Circuit design data:
══════════

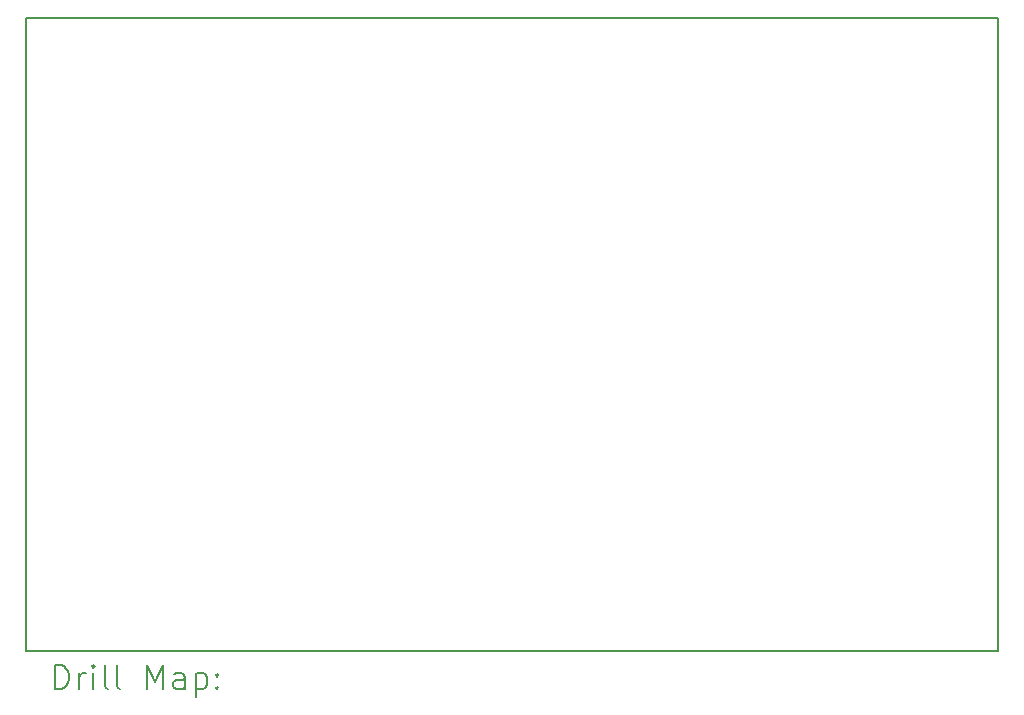
<source format=gbr>
%TF.GenerationSoftware,KiCad,Pcbnew,9.0.4*%
%TF.CreationDate,2026-01-06T16:32:53+03:00*%
%TF.ProjectId,pico-hd-mcu-v3,7069636f-2d68-4642-9d6d-63752d76332e,rev?*%
%TF.SameCoordinates,Original*%
%TF.FileFunction,Drillmap*%
%TF.FilePolarity,Positive*%
%FSLAX45Y45*%
G04 Gerber Fmt 4.5, Leading zero omitted, Abs format (unit mm)*
G04 Created by KiCad (PCBNEW 9.0.4) date 2026-01-06 16:32:53*
%MOMM*%
%LPD*%
G01*
G04 APERTURE LIST*
%ADD10C,0.200000*%
G04 APERTURE END LIST*
D10*
X3647000Y-2104000D02*
X11882250Y-2104000D01*
X11882250Y-7465000D01*
X3647000Y-7465000D01*
X3647000Y-2104000D01*
X3897777Y-7786484D02*
X3897777Y-7586484D01*
X3897777Y-7586484D02*
X3945396Y-7586484D01*
X3945396Y-7586484D02*
X3973967Y-7596008D01*
X3973967Y-7596008D02*
X3993015Y-7615055D01*
X3993015Y-7615055D02*
X4002539Y-7634103D01*
X4002539Y-7634103D02*
X4012062Y-7672198D01*
X4012062Y-7672198D02*
X4012062Y-7700769D01*
X4012062Y-7700769D02*
X4002539Y-7738865D01*
X4002539Y-7738865D02*
X3993015Y-7757912D01*
X3993015Y-7757912D02*
X3973967Y-7776960D01*
X3973967Y-7776960D02*
X3945396Y-7786484D01*
X3945396Y-7786484D02*
X3897777Y-7786484D01*
X4097777Y-7786484D02*
X4097777Y-7653150D01*
X4097777Y-7691246D02*
X4107301Y-7672198D01*
X4107301Y-7672198D02*
X4116824Y-7662674D01*
X4116824Y-7662674D02*
X4135872Y-7653150D01*
X4135872Y-7653150D02*
X4154920Y-7653150D01*
X4221586Y-7786484D02*
X4221586Y-7653150D01*
X4221586Y-7586484D02*
X4212063Y-7596008D01*
X4212063Y-7596008D02*
X4221586Y-7605531D01*
X4221586Y-7605531D02*
X4231110Y-7596008D01*
X4231110Y-7596008D02*
X4221586Y-7586484D01*
X4221586Y-7586484D02*
X4221586Y-7605531D01*
X4345396Y-7786484D02*
X4326348Y-7776960D01*
X4326348Y-7776960D02*
X4316824Y-7757912D01*
X4316824Y-7757912D02*
X4316824Y-7586484D01*
X4450158Y-7786484D02*
X4431110Y-7776960D01*
X4431110Y-7776960D02*
X4421586Y-7757912D01*
X4421586Y-7757912D02*
X4421586Y-7586484D01*
X4678729Y-7786484D02*
X4678729Y-7586484D01*
X4678729Y-7586484D02*
X4745396Y-7729341D01*
X4745396Y-7729341D02*
X4812063Y-7586484D01*
X4812063Y-7586484D02*
X4812063Y-7786484D01*
X4993015Y-7786484D02*
X4993015Y-7681722D01*
X4993015Y-7681722D02*
X4983491Y-7662674D01*
X4983491Y-7662674D02*
X4964444Y-7653150D01*
X4964444Y-7653150D02*
X4926348Y-7653150D01*
X4926348Y-7653150D02*
X4907301Y-7662674D01*
X4993015Y-7776960D02*
X4973967Y-7786484D01*
X4973967Y-7786484D02*
X4926348Y-7786484D01*
X4926348Y-7786484D02*
X4907301Y-7776960D01*
X4907301Y-7776960D02*
X4897777Y-7757912D01*
X4897777Y-7757912D02*
X4897777Y-7738865D01*
X4897777Y-7738865D02*
X4907301Y-7719817D01*
X4907301Y-7719817D02*
X4926348Y-7710293D01*
X4926348Y-7710293D02*
X4973967Y-7710293D01*
X4973967Y-7710293D02*
X4993015Y-7700769D01*
X5088253Y-7653150D02*
X5088253Y-7853150D01*
X5088253Y-7662674D02*
X5107301Y-7653150D01*
X5107301Y-7653150D02*
X5145396Y-7653150D01*
X5145396Y-7653150D02*
X5164444Y-7662674D01*
X5164444Y-7662674D02*
X5173967Y-7672198D01*
X5173967Y-7672198D02*
X5183491Y-7691246D01*
X5183491Y-7691246D02*
X5183491Y-7748388D01*
X5183491Y-7748388D02*
X5173967Y-7767436D01*
X5173967Y-7767436D02*
X5164444Y-7776960D01*
X5164444Y-7776960D02*
X5145396Y-7786484D01*
X5145396Y-7786484D02*
X5107301Y-7786484D01*
X5107301Y-7786484D02*
X5088253Y-7776960D01*
X5269205Y-7767436D02*
X5278729Y-7776960D01*
X5278729Y-7776960D02*
X5269205Y-7786484D01*
X5269205Y-7786484D02*
X5259682Y-7776960D01*
X5259682Y-7776960D02*
X5269205Y-7767436D01*
X5269205Y-7767436D02*
X5269205Y-7786484D01*
X5269205Y-7662674D02*
X5278729Y-7672198D01*
X5278729Y-7672198D02*
X5269205Y-7681722D01*
X5269205Y-7681722D02*
X5259682Y-7672198D01*
X5259682Y-7672198D02*
X5269205Y-7662674D01*
X5269205Y-7662674D02*
X5269205Y-7681722D01*
M02*

</source>
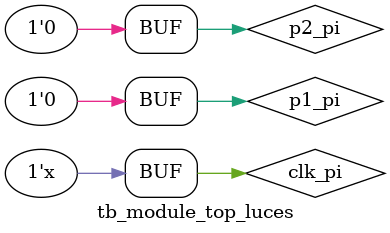
<source format=sv>
`timescale 1ns / 1ps

module tb_module_top_luces;


   //entradas
   logic p1_pi;
   logic p2_pi;
   logic clk_pi;
    
   //salidas 
   logic [2 : 0] b_po;
   
   
   module_top_luces DUT(
    
        //entradas
        .p1_pi(p1_pi),
        .p2_pi(p2_pi),
        .clk_pi(clk_pi),
    
        //salidas 
        .b_po(b_po)
    );
    
    // Generamos un reloj de 100 MHz
    initial     clk_pi = 1;
    always #5 clk_pi = ~clk_pi;
    
    initial begin

        p1_pi = 0;
        p2_pi = 0;
        
        #128000
    
        p1_pi = 1;
        p2_pi = 0;
        
        #110
        
        p1_pi = 0;
        p2_pi = 0;
        
         #128000
        
        p1_pi = 0;
        p2_pi = 1;
        
        
        #110
        
        p1_pi = 0;
        p2_pi = 0;
        
        
        #128000
        
        p1_pi = 0;
        p2_pi = 1;
        
        
        #110
        
        p1_pi = 0;
        p2_pi = 0;
        
        #128000
        
        p1_pi = 0;
        p2_pi = 1;
        
        #110
        
        p1_pi = 0;
        p2_pi = 0;
       
    end    
 
endmodule

</source>
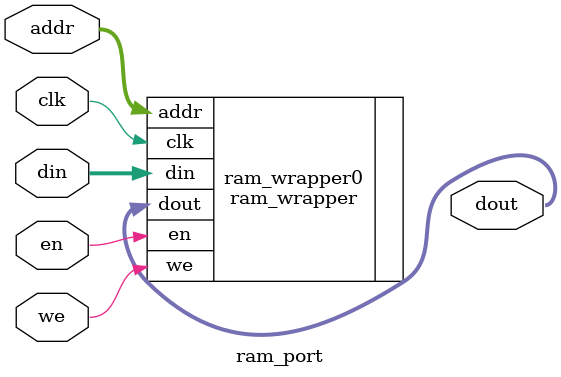
<source format=v>
`timescale 1ns / 1ps

module ram_port #(parameter 		index_width = 10)
   (input	  clk,
     input [31:0]  addr,
     input [31:0]  din,
     output [31:0] dout,
     input en,
     input we);

   ram_wrapper ram_wrapper0(.clk(clk),
			    .addr(addr),
			    .din(din),
			    .we(we),
			    .en(en),
			    .dout(dout));
endmodule

</source>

══════════

- _Problem statement_
Omit the pictures. Transcribe every record exactly.

- _Reply_
<source format=gbr>
%TF.GenerationSoftware,KiCad,Pcbnew,9.0.4*%
%TF.CreationDate,2026-01-06T16:32:53+03:00*%
%TF.ProjectId,pico-hd-mcu-v3,7069636f-2d68-4642-9d6d-63752d76332e,rev?*%
%TF.SameCoordinates,Original*%
%TF.FileFunction,Drillmap*%
%TF.FilePolarity,Positive*%
%FSLAX45Y45*%
G04 Gerber Fmt 4.5, Leading zero omitted, Abs format (unit mm)*
G04 Created by KiCad (PCBNEW 9.0.4) date 2026-01-06 16:32:53*
%MOMM*%
%LPD*%
G01*
G04 APERTURE LIST*
%ADD10C,0.200000*%
G04 APERTURE END LIST*
D10*
X3647000Y-2104000D02*
X11882250Y-2104000D01*
X11882250Y-7465000D01*
X3647000Y-7465000D01*
X3647000Y-2104000D01*
X3897777Y-7786484D02*
X3897777Y-7586484D01*
X3897777Y-7586484D02*
X3945396Y-7586484D01*
X3945396Y-7586484D02*
X3973967Y-7596008D01*
X3973967Y-7596008D02*
X3993015Y-7615055D01*
X3993015Y-7615055D02*
X4002539Y-7634103D01*
X4002539Y-7634103D02*
X4012062Y-7672198D01*
X4012062Y-7672198D02*
X4012062Y-7700769D01*
X4012062Y-7700769D02*
X4002539Y-7738865D01*
X4002539Y-7738865D02*
X3993015Y-7757912D01*
X3993015Y-7757912D02*
X3973967Y-7776960D01*
X3973967Y-7776960D02*
X3945396Y-7786484D01*
X3945396Y-7786484D02*
X3897777Y-7786484D01*
X4097777Y-7786484D02*
X4097777Y-7653150D01*
X4097777Y-7691246D02*
X4107301Y-7672198D01*
X4107301Y-7672198D02*
X4116824Y-7662674D01*
X4116824Y-7662674D02*
X4135872Y-7653150D01*
X4135872Y-7653150D02*
X4154920Y-7653150D01*
X4221586Y-7786484D02*
X4221586Y-7653150D01*
X4221586Y-7586484D02*
X4212063Y-7596008D01*
X4212063Y-7596008D02*
X4221586Y-7605531D01*
X4221586Y-7605531D02*
X4231110Y-7596008D01*
X4231110Y-7596008D02*
X4221586Y-7586484D01*
X4221586Y-7586484D02*
X4221586Y-7605531D01*
X4345396Y-7786484D02*
X4326348Y-7776960D01*
X4326348Y-7776960D02*
X4316824Y-7757912D01*
X4316824Y-7757912D02*
X4316824Y-7586484D01*
X4450158Y-7786484D02*
X4431110Y-7776960D01*
X4431110Y-7776960D02*
X4421586Y-7757912D01*
X4421586Y-7757912D02*
X4421586Y-7586484D01*
X4678729Y-7786484D02*
X4678729Y-7586484D01*
X4678729Y-7586484D02*
X4745396Y-7729341D01*
X4745396Y-7729341D02*
X4812063Y-7586484D01*
X4812063Y-7586484D02*
X4812063Y-7786484D01*
X4993015Y-7786484D02*
X4993015Y-7681722D01*
X4993015Y-7681722D02*
X4983491Y-7662674D01*
X4983491Y-7662674D02*
X4964444Y-7653150D01*
X4964444Y-7653150D02*
X4926348Y-7653150D01*
X4926348Y-7653150D02*
X4907301Y-7662674D01*
X4993015Y-7776960D02*
X4973967Y-7786484D01*
X4973967Y-7786484D02*
X4926348Y-7786484D01*
X4926348Y-7786484D02*
X4907301Y-7776960D01*
X4907301Y-7776960D02*
X4897777Y-7757912D01*
X4897777Y-7757912D02*
X4897777Y-7738865D01*
X4897777Y-7738865D02*
X4907301Y-7719817D01*
X4907301Y-7719817D02*
X4926348Y-7710293D01*
X4926348Y-7710293D02*
X4973967Y-7710293D01*
X4973967Y-7710293D02*
X4993015Y-7700769D01*
X5088253Y-7653150D02*
X5088253Y-7853150D01*
X5088253Y-7662674D02*
X5107301Y-7653150D01*
X5107301Y-7653150D02*
X5145396Y-7653150D01*
X5145396Y-7653150D02*
X5164444Y-7662674D01*
X5164444Y-7662674D02*
X5173967Y-7672198D01*
X5173967Y-7672198D02*
X5183491Y-7691246D01*
X5183491Y-7691246D02*
X5183491Y-7748388D01*
X5183491Y-7748388D02*
X5173967Y-7767436D01*
X5173967Y-7767436D02*
X5164444Y-7776960D01*
X5164444Y-7776960D02*
X5145396Y-7786484D01*
X5145396Y-7786484D02*
X5107301Y-7786484D01*
X5107301Y-7786484D02*
X5088253Y-7776960D01*
X5269205Y-7767436D02*
X5278729Y-7776960D01*
X5278729Y-7776960D02*
X5269205Y-7786484D01*
X5269205Y-7786484D02*
X5259682Y-7776960D01*
X5259682Y-7776960D02*
X5269205Y-7767436D01*
X5269205Y-7767436D02*
X5269205Y-7786484D01*
X5269205Y-7662674D02*
X5278729Y-7672198D01*
X5278729Y-7672198D02*
X5269205Y-7681722D01*
X5269205Y-7681722D02*
X5259682Y-7672198D01*
X5259682Y-7672198D02*
X5269205Y-7662674D01*
X5269205Y-7662674D02*
X5269205Y-7681722D01*
M02*

</source>
<source format=sv>
`timescale 1ns / 1ps

module tb_module_top_luces;


   //entradas
   logic p1_pi;
   logic p2_pi;
   logic clk_pi;
    
   //salidas 
   logic [2 : 0] b_po;
   
   
   module_top_luces DUT(
    
        //entradas
        .p1_pi(p1_pi),
        .p2_pi(p2_pi),
        .clk_pi(clk_pi),
    
        //salidas 
        .b_po(b_po)
    );
    
    // Generamos un reloj de 100 MHz
    initial     clk_pi = 1;
    always #5 clk_pi = ~clk_pi;
    
    initial begin

        p1_pi = 0;
        p2_pi = 0;
        
        #128000
    
        p1_pi = 1;
        p2_pi = 0;
        
        #110
        
        p1_pi = 0;
        p2_pi = 0;
        
         #128000
        
        p1_pi = 0;
        p2_pi = 1;
        
        
        #110
        
        p1_pi = 0;
        p2_pi = 0;
        
        
        #128000
        
        p1_pi = 0;
        p2_pi = 1;
        
        
        #110
        
        p1_pi = 0;
        p2_pi = 0;
        
        #128000
        
        p1_pi = 0;
        p2_pi = 1;
        
        #110
        
        p1_pi = 0;
        p2_pi = 0;
       
    end    
 
endmodule

</source>
<source format=v>
`timescale 1ns / 1ps

module ram_port #(parameter 		index_width = 10)
   (input	  clk,
     input [31:0]  addr,
     input [31:0]  din,
     output [31:0] dout,
     input en,
     input we);

   ram_wrapper ram_wrapper0(.clk(clk),
			    .addr(addr),
			    .din(din),
			    .we(we),
			    .en(en),
			    .dout(dout));
endmodule

</source>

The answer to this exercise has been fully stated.